The U.S. Department of Health and Human Services has pledged $85 million in funding to address growing mental healthcare demands for children and teens, according to a report from K-12 Education Dive.

Of those investments, $10.7 million are American Rescue Plan funds that will go to the Pediatric Mental Health Care Access Program that trains primary care providers to treat children for mental health issues or refer them to another provider. The other $74.2 million comes in the form of grants from the Substance Abuse and Mental Health Services Administration (SAMHSA) for programs that raise awareness about youth mental health issues and train school staff to identify those at-risk.

Some $54.3 million of the SAMHSA funds will be used for Project AWARE grants for local and state governments to fund programs to raise awareness of youth mental health issues, while $19.8 million will be awarded through the Children’s Mental Health Initiative to 11 recipients to finance community-based services for teens and children with serious behavioral health problems.

Why is this level of funding needed, and why now?

Since the start of the pandemic, there has been a 31% increase in the proportion of mental health-related emergency rooms visits in youth ages 12 to 17, according to the U.S. Centers for Disease Control and Prevention. More kids are also reporting increases in depression, anxiety and stress, according to a survey by YouthTruth.

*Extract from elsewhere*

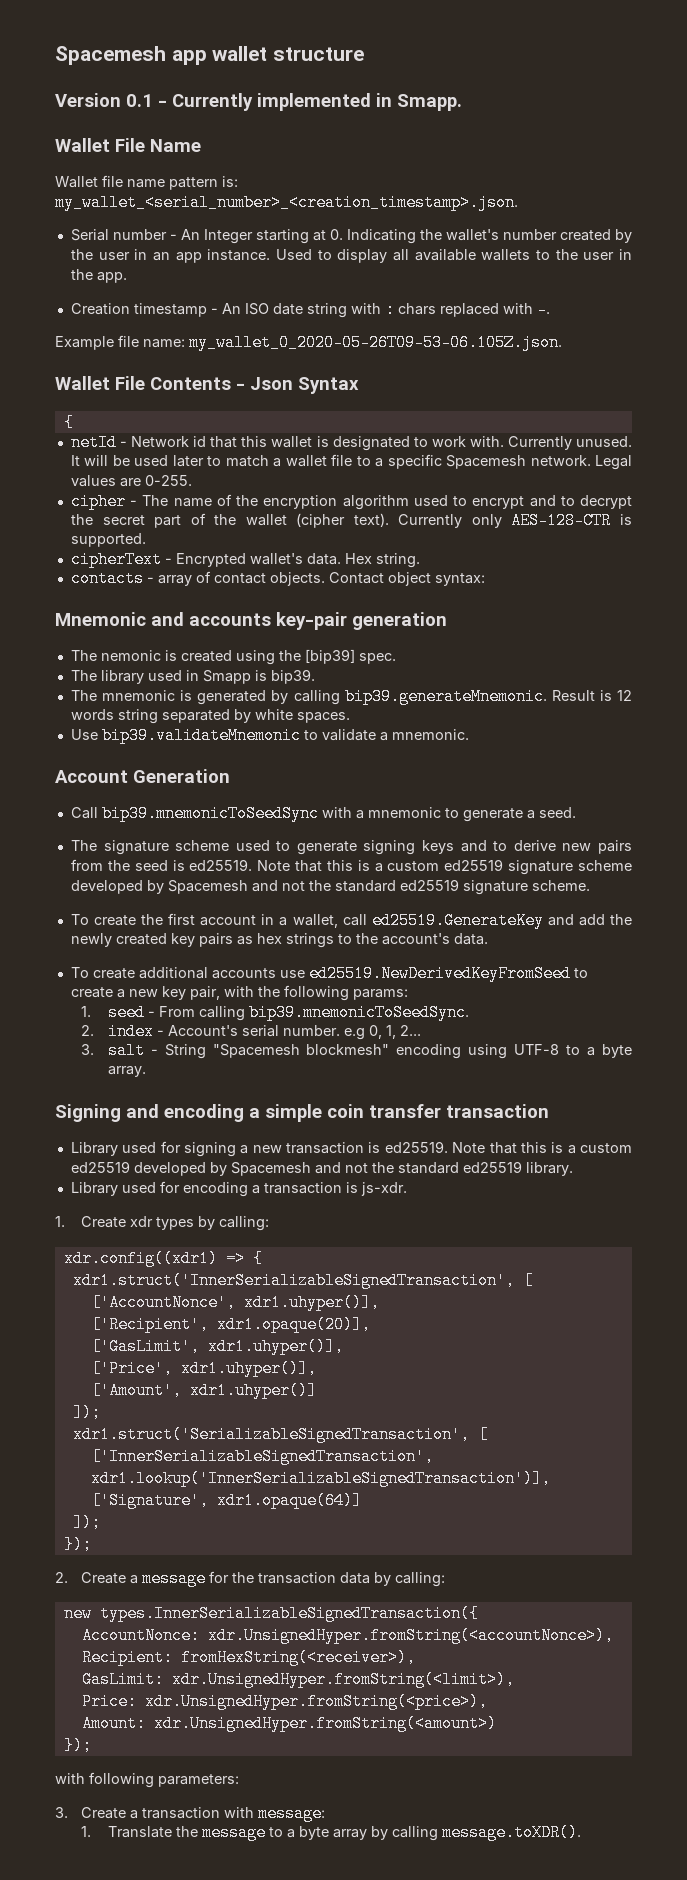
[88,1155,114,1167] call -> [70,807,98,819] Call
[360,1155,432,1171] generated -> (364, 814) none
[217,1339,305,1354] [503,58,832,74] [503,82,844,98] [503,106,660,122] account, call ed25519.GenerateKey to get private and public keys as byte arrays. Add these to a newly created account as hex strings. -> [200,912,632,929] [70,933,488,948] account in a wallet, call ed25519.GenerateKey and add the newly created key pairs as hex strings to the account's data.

Students are telling adults that mental health issues are affecting their ability to learn. The percentage reporting mental health being a barrier to learning rose from 39% in spring 2020 to 49% in spring 2021. Meanwhile, fewer students feel they have someone to talk to as the pandemic wears on. The rate of students who feel they have emotional support from a trusted adult dropped from 46% to 39% over the same period.

These issues highlight the need for continuing social-emotional learning practices and mental health support, especially as students again participate in full-time, in-person learning.

Among districts that have detailed plans for this, Chicago Public Schools has announced it will invest $24 million of its federal COVID-19 relief funds over the course of three years to increase the number of behavioral support teams from 200 schools to about 500. The initiative will embed in-school teams of counselors, case managers and social workers to provide a trauma-informed approach to student support and discipline.